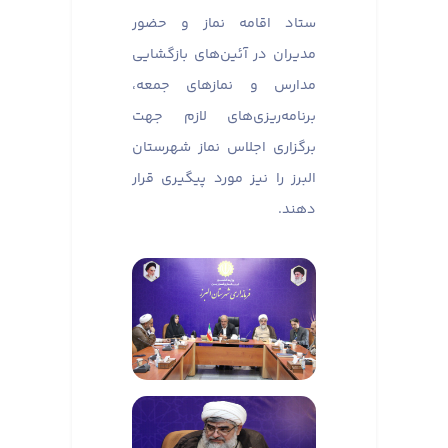
ستاد اقامه نماز و حضور
مدیران در آئین‌های بازگشایی
مدارس و نماز‌های جمعه،
برنامه‌ریزی‌های لازم جهت
برگزاری اجلاس نماز شهرستان
البرز را نیز مورد پیگیری قرار
دهند.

......

What you should do: Once the pictures are set aside, write out the entries verbatim.

Response to the exercise:
ستاد اقامه نماز و حضور
مدیران در آئین‌های بازگشایی
مدارس و نماز‌های جمعه،
برنامه‌ریزی‌های لازم جهت
برگزاری اجلاس نماز شهرستان
البرز را نیز مورد پیگیری قرار
دهند.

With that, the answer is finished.